[Stored data]
+++++

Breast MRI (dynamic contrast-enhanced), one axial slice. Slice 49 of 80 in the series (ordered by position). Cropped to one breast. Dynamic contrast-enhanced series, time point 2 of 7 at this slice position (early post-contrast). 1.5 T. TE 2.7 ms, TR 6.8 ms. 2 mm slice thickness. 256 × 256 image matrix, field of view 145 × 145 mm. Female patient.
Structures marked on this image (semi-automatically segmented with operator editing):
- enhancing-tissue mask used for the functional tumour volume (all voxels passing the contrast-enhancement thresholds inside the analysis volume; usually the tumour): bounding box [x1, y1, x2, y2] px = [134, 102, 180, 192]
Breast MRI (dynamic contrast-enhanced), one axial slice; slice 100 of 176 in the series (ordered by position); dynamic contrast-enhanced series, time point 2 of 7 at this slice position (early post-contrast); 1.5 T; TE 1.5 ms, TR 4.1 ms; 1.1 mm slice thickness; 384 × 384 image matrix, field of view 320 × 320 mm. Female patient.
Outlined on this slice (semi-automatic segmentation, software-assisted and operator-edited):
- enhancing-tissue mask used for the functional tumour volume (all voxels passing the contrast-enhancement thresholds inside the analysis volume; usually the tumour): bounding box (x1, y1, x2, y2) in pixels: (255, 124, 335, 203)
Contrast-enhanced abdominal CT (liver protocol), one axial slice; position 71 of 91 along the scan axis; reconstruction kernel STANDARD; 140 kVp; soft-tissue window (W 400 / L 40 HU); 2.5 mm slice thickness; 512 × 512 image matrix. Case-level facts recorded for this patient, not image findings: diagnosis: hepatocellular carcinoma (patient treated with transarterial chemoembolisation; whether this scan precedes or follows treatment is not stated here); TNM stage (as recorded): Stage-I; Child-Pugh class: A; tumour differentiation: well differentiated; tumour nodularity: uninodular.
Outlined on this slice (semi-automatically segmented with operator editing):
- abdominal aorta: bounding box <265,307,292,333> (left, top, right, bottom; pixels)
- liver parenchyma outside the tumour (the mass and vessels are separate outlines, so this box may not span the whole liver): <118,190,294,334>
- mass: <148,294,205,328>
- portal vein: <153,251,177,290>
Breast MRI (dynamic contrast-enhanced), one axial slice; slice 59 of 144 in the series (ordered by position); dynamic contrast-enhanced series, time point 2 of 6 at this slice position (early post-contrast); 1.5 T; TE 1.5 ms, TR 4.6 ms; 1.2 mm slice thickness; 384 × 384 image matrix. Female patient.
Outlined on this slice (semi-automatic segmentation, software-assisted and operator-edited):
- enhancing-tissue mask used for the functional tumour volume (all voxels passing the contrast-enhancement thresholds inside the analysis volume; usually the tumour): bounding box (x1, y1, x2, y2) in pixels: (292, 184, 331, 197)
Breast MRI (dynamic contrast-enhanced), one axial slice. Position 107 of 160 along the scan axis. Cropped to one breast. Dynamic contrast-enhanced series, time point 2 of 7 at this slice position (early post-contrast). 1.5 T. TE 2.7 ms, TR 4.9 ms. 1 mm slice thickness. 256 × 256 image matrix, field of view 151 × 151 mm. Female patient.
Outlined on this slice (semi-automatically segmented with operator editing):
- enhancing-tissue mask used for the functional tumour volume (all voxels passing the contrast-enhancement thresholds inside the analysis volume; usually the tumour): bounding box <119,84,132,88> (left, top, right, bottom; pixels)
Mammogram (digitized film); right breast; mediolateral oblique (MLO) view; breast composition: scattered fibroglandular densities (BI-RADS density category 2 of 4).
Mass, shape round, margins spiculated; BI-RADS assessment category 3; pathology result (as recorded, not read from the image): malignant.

+++++

:: Aim of the exercise ::
Set down verbatim only the lines between the start of the data above and the line with "124, 335, 203)", both boundaries included.

:: Exercise response ::
Breast MRI (dynamic contrast-enhanced), one axial slice. Slice 49 of 80 in the series (ordered by position). Cropped to one breast. Dynamic contrast-enhanced series, time point 2 of 7 at this slice position (early post-contrast). 1.5 T. TE 2.7 ms, TR 6.8 ms. 2 mm slice thickness. 256 × 256 image matrix, field of view 145 × 145 mm. Female patient.
Structures marked on this image (semi-automatically segmented with operator editing):
- enhancing-tissue mask used for the functional tumour volume (all voxels passing the contrast-enhancement thresholds inside the analysis volume; usually the tumour): bounding box [x1, y1, x2, y2] px = [134, 102, 180, 192]
Breast MRI (dynamic contrast-enhanced), one axial slice; slice 100 of 176 in the series (ordered by position); dynamic contrast-enhanced series, time point 2 of 7 at this slice position (early post-contrast); 1.5 T; TE 1.5 ms, TR 4.1 ms; 1.1 mm slice thickness; 384 × 384 image matrix, field of view 320 × 320 mm. Female patient.
Outlined on this slice (semi-automatic segmentation, software-assisted and operator-edited):
- enhancing-tissue mask used for the functional tumour volume (all voxels passing the contrast-enhancement thresholds inside the analysis volume; usually the tumour): bounding box (x1, y1, x2, y2) in pixels: (255, 124, 335, 203)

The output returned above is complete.